Logan Phillips' poetry book, " Sonoran Strange," is dedicated to the landscape and contradictions of the Arizona-Sonora borderlands he calls home.
Phillips, 31, is a second generation Arizonan who was born and raised in Cochise County. He spent a chunk of his 20s in Mexico. He now lives in Tucson.
To Phillips, poetry is about trying to say with words that which is unsayable.
“Almost like something dancing in our peripheral vision that we try to bring into focus,” Phillips said.
In "Sonoran Strange," Phillips tries to bring into focus the history, tensions and juxtapositions of this place, as well as its historic role as a crossroads.
“All of these people, from all these different places, finding ourselves mixing with these folks that have been here for thousands and thousands and thousands of years — if not forever — in a land that is so beautiful that it hurts, that is so rugged that it kills,” Logan said. “That it is so other than human.”
A reoccurring theme in his work is who has a right to be on this land.
“There are lines drawn all across this land,” Phillips said. “You know, military testing grounds. National parks. Indigenous areas. The U.S.-Mexico border and all of these lines, you know, represent power.”
The poem "Sky Islands" is about the mountain peaks that dot the Arizona-Sonora border region, surrounded by what he calls a "sea of desert."
And it is here that the great spine of the continent goes underground. No Rockies, no Sierra Madre Occidental, but instead only isolated mountains of pine rising thousands of feet above the desert floor; sky islands floating in a sea of desert, surrounded by coral of cacti. Millennial migratory route for thousands of bird species and millions of humans, this is the far northern range of the ghost-like Mexican jaguar and the parrot-like Elegant Trogon, moving between islands of prehistoric tropics. This is where Aldo Leopold coined the term conservation. This is where hundreds of people are left to die every year, lost at sea, an ocean of desert, náufragos.

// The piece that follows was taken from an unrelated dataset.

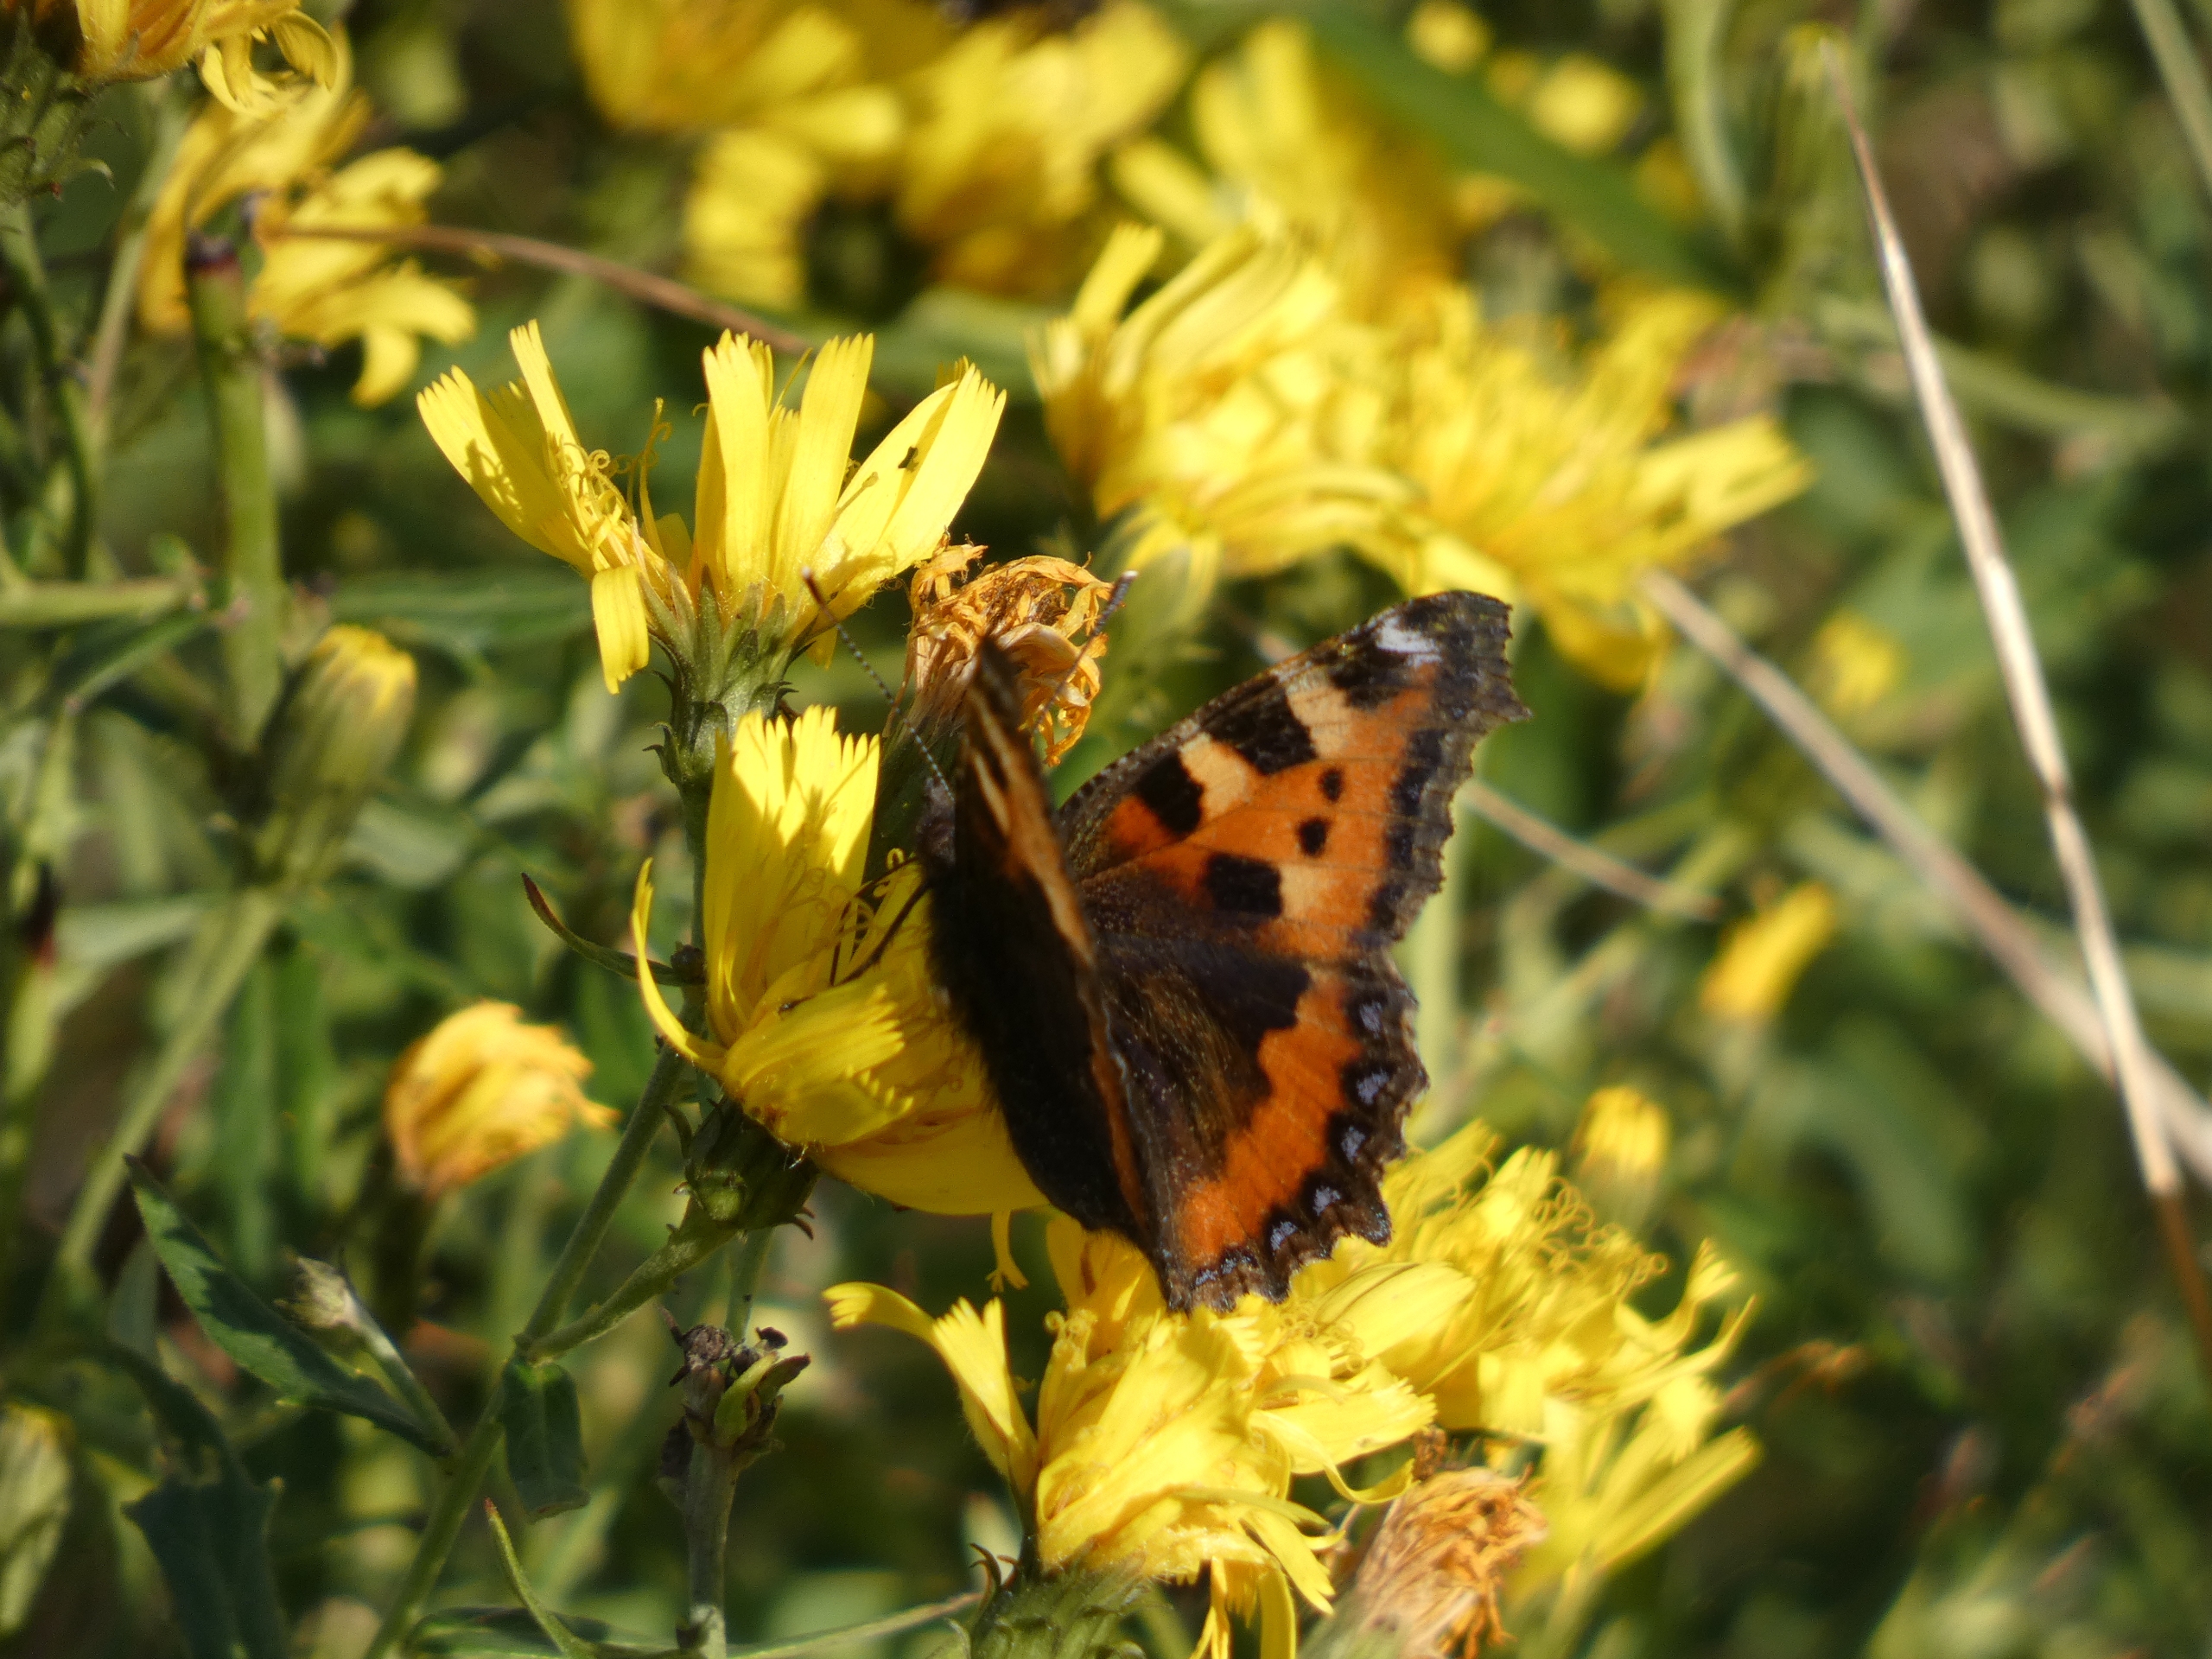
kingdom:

Náufragos, the Spanish word for shipwrecked castaways, used here to describe migrants dying in the desert.
It’s an example of how Phillips weaves two languages through his book.
With the title and refrain “Sonoran Strange” Phillips highlights the paradoxes and ironies here. For example, how despite the fragile water supply, we’ve built so many thirsty golf courses in the desert.
“It gets called a love letter, it gets called an indictment of human folly,” Phillips said referring to the book of poems. “It is kind of all of the above.”
Phillips was inspired to start this project after Arizona’s tough immigration law SB 1070 thrust the state into the media spotlight, prompting a backlash, including artist boycotts of the state.
That made Phillips want to share his own understanding of his home.
Mexican narcos stage here before smuggling into Arizona.
Phoenicians escape here in summer, to second homes.
Tucsonans slide here in winter, on Sonoran ski slopes.
Homeland of the Chiricahua people, homeland of the Huachuca agave.
Where the O’odham were born, where the thunder is born; psychogeographic landscape of myth.
Hollow with limestone caverns, punctured by prospectors. Lost treasure and endangered species.
Extinct zip codes and boomtowns and the holiest of places.
Baboquivari and Ramsey. Timber and perennial springs. Suppression and crown fires.
Santa Rita and Catalina. Pinaleños and Peloncillos. Tumacacori and El Tigre.
Sky islands float like blue mirage, under black thunderheads
and above waves of irradiant desert summer.
Phillips and artist Adam Cooper-Terán have created a mixed media performance art piece — also called "Sonoran Strange" — that incorporates Phillips’ poetry. They’ve taken that piece on tour all over Arizona and even abroad.
In addition to performing and writing, Phillips teaches youth poets, and he DJs under the name Dirtyverbs.
Wednesday’s book launch, though, will be more of a traditional poetry reading.
Phillips will perform a selection of poems that will be accompanied by projected images, which he found by inputting lines from his poems into a Google image search.
Arizona’s poet laureate, Alberto Rios, will also share some of his own poetry. Both poets have roots in the border region, though Rios is of an earlier generation than Phillips.
“They are in their own ways demonstrating the role that a poet can play in society,” said Casandra Hernandez of the Arizona Commission on the Arts. The organization is co-producing the event, along with Arizona Humanities and Arizona State University’s Performance in the Borderlands.
The commission supported Phillips work with a grant in 2012, and it also runs the state’s poet laureate program.
“To have these two poets engaged in conversation for the first time and to hear their separate understandings of Arizona I think is really exciting,” Hernandez said.
She said the goal of the evening is “to highlight the contribution of literary artists to our Arizona communities and to our understanding of what it means to be an Arizonan.”
The book release is at The Icehouse in downtown Phoenix at 7 p.m. Doors open at 6:30 p.m. and the event is free.